Already the project has found itself helping out in unexpected ways, stepping in to revive the Miami-Dade high school honors orchestra, which was not planning to meet during this school year because of funding cuts. And so earlier this month, Judd led the 82 members of the orchestra, as well as a dozen professionals helping out, in a concert during Family Fest Day at the Arsht.

“It was a full hall, and the kids, the public school orchestra, got a chance to perform. And they did brilliantly,” he said. “And so we can see that there’s a need at many, many different levels.”

The power of music education reminds the conductor, who turned 60 in October, of El Sistema, the state music education program in Venezuela that has given rise perhaps most notably to the career of Gustavo Dudamel, who now leads the Los Angeles Philharmonic.

“It’s about a real social thing, a belief that José Antonio Abreu had 35 years ago that music was a great healer, music could bring people together, that music could actually transform and save lives,” Judd said.

Judd said his principal duty now is to raise money for the project and keep the mission going. He’s been encouraged in this by the reaction to the project’s work so far.

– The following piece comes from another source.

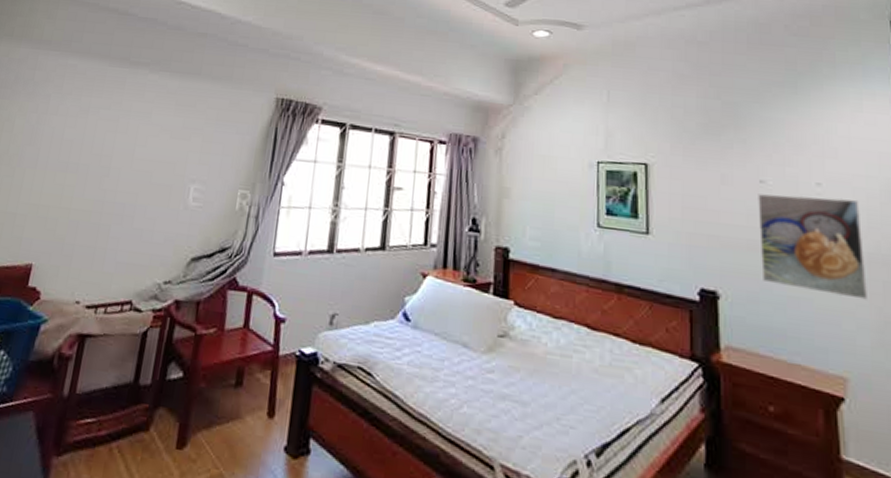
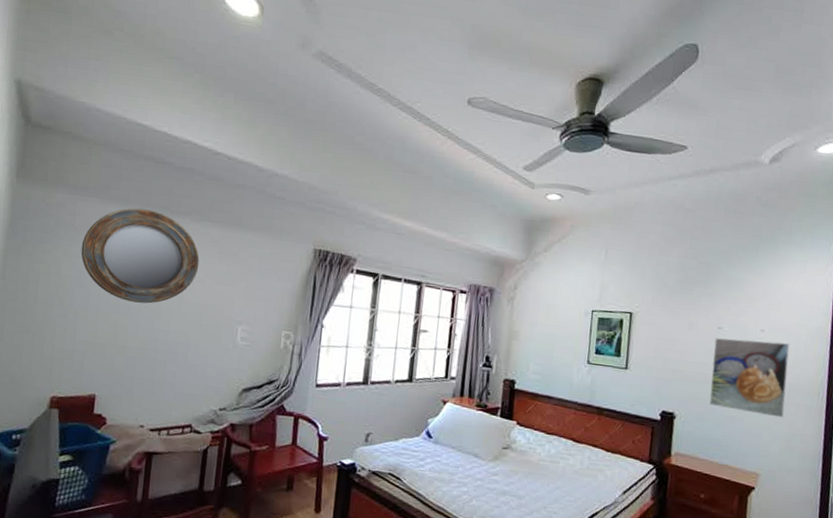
home mirror: none [36,60,155,161] -> present [81,208,200,304]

“There’s a thirst, there’s a need, for as many weeks as we can possibly do.” he said. “It’s been incredibly well-received. “

(Judd’s three Messiah performances will feature the Master Chorale of South Florida, the Boca Raton Symphonia, and four young soloists from the Curtis Institute of Music in Philadelphia: Sarah Shafer, J’nai Bridges, Joshua Stewart and Thomas Shivone. The concerts are set for 8 p.m. Friday, Dec. 4, at Trinity Cathedral in Miami; 8 p.m. Saturday, Dec. 5, at Spanish River Church, Boca Raton; and 2:30 p.m. Sunday, Dec. 6, at the Broward Center for the Performing Arts in Fort Lauderdale.)